I believe we are suffering from the lack of shared hope and too many of us have lost confidence in the belief that for them tomorrow will be better.
Have we forgotten that to be hopeful is uniquely human? Do we not all hope for peace? For the success of our children? To be treated with respect? For health and prosperity? Can’t we at least share those hopes?
More than losing our status in the world, more than ‘losing,’ more than the other party winning the Whitehouse, we should fear the loss of shared hope. Shared hope is the binding that once tied our country together, forged a powerful nation and was the source of our prosperity.
Being an American endows us with a special kind of hopefulness. The ability to work together, to overcome problems, to look beyond differences and to see a brighter future. The measure of America’s greatness will not be in a budget or trade surplus, or military power – it will be in the ability of all Americans to hope again.

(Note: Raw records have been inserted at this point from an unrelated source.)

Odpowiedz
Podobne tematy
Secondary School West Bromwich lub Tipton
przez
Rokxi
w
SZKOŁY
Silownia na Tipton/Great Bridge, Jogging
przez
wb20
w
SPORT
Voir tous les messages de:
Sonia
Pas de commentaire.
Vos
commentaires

How do we do that? Turn off the TV. Surround yourself with optimists and push back on negative talk when you hear it. Be prepared with positive facts - look for positive news and you’ll find it. Allow inspiration into your life – from wherever you can find it; whether it’s a purposeful walk in the woods or a raucous service on Sunday morning.
Be an actor not an audience member. Practice Service above self – Rotary is a great way to share hopefulness. Hope is a source of strength that is multiplied when shared. Share your hope with someone when you have it – share theirs when you don’t.
The hope gap may be a tool politicians use to sell fear and mistrust. Don’t buy it. Find someone to share your hopes and dreams with today.